This morning i was walking to the train station, ahead of me was my next door neighbour. I had sensibly decided to walk in the road (it was a quiet sidestreet, no cars about) as there was no ice there, my neighbour was on the very icy pavement and i rounded the corner just in time to see him do a cartoon "help I'm slipping on ice" routine and fall on his arse. It was all i could do not to burst out in hysterics. I caught up to him, and he told me he'd been wearing leather soled shoes! :D
 
Why is it that the whole country seems determined to wrap us up in cotton wool about perfectly ordinary things like hanging baskets, conkers and the like, yet the pavements and side roads are like flippin' glass? Why on earth did they ever get rid of those big yellow salt containers that used to be on many a street corner so sensible citizens could go and get a shovel full and put it on hazardous areas?
 
Why is it that the whole country seems determined to wrap us up in cotton wool about perfectly ordinary things like hanging baskets, conkers and the like, yet the pavements and side roads are like flippin' glass? Why on earth did they ever get rid of those big yellow salt containers that used to be on many a street corner so sensible citizens could go and get a shovel full and put it on hazardous areas?

• • • •

**THE EXERCISE**
Translate this sentence from the post about icy pavements into Spanish: "It was all i could do not to burst out in hysterics."

**INFORMATION SHOWN**
• • • •

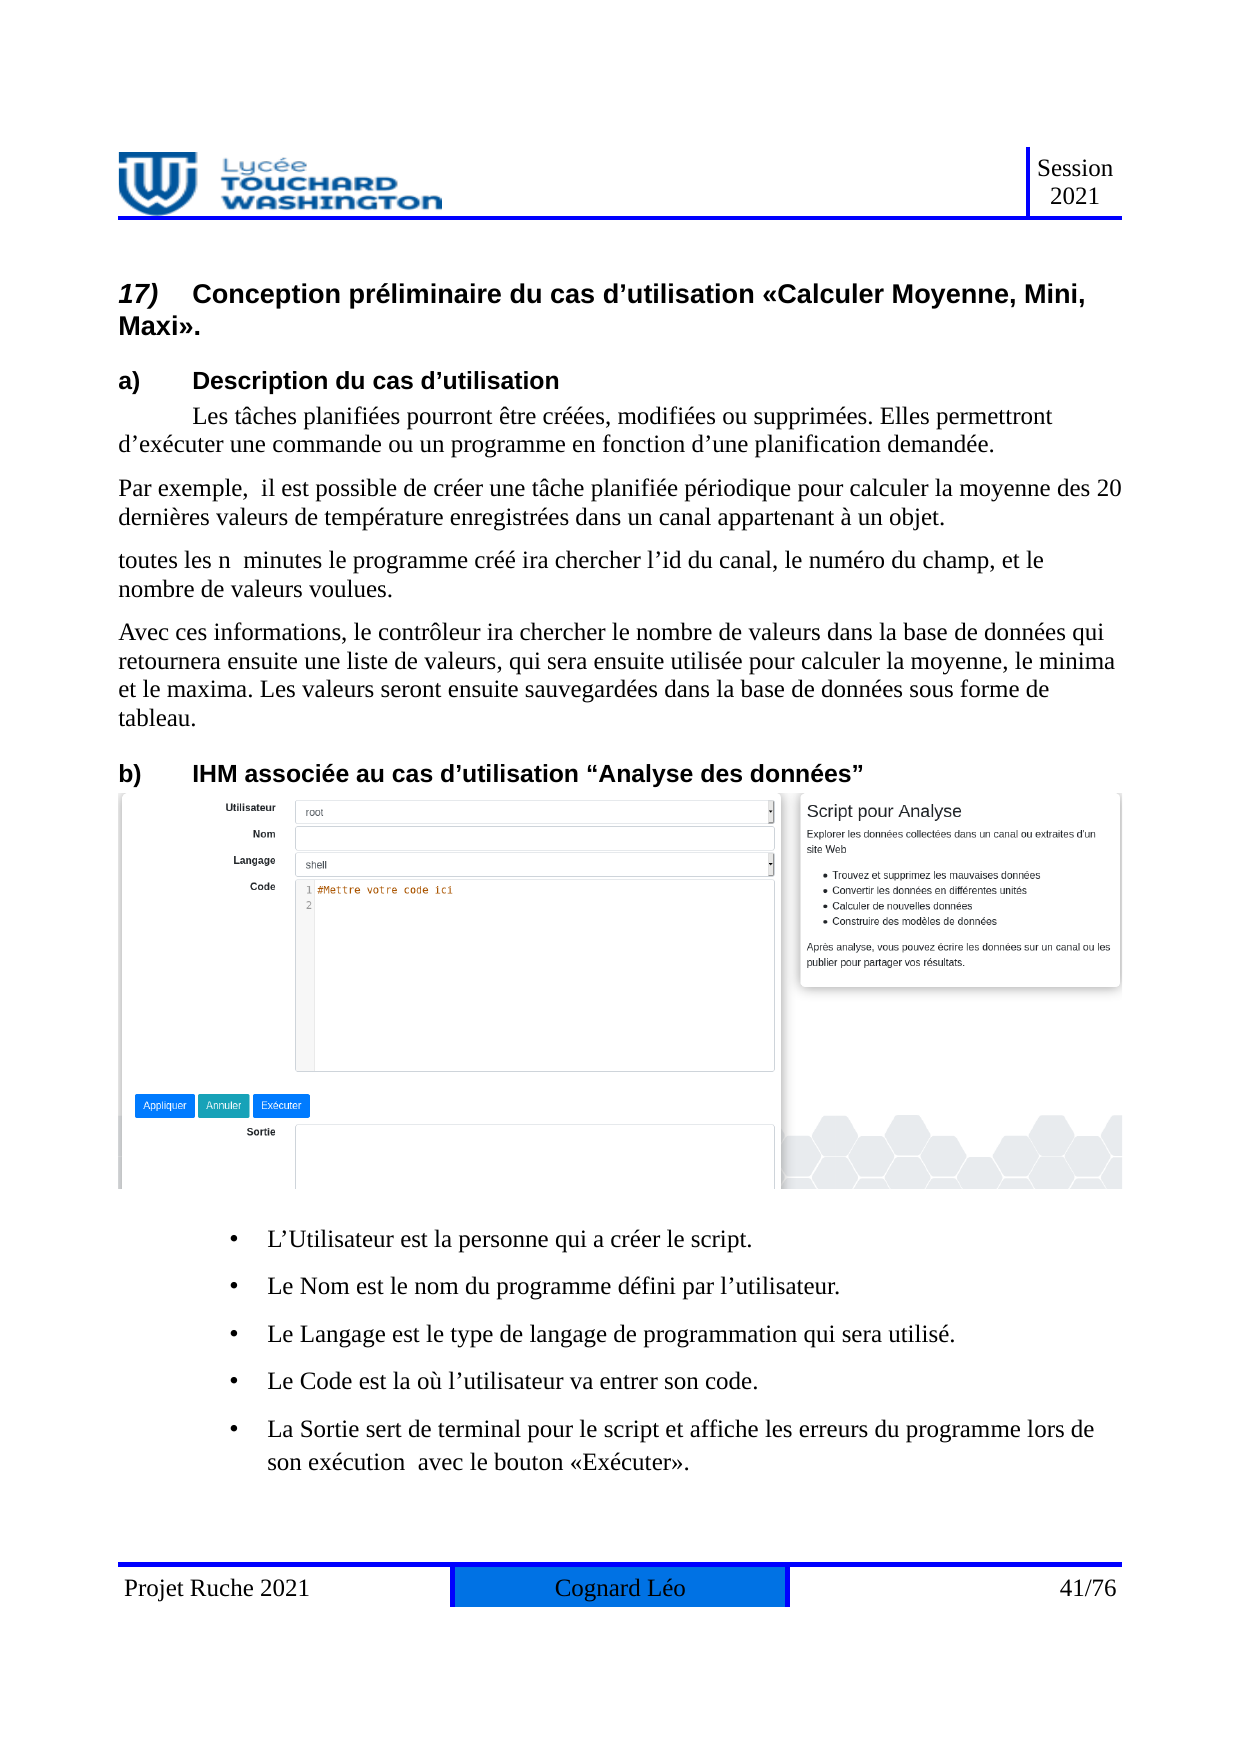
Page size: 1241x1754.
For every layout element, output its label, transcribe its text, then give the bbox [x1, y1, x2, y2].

• • • •

**FULL RESPONSE**
Apenas pude contenerme para no estallar en un ataque de risa.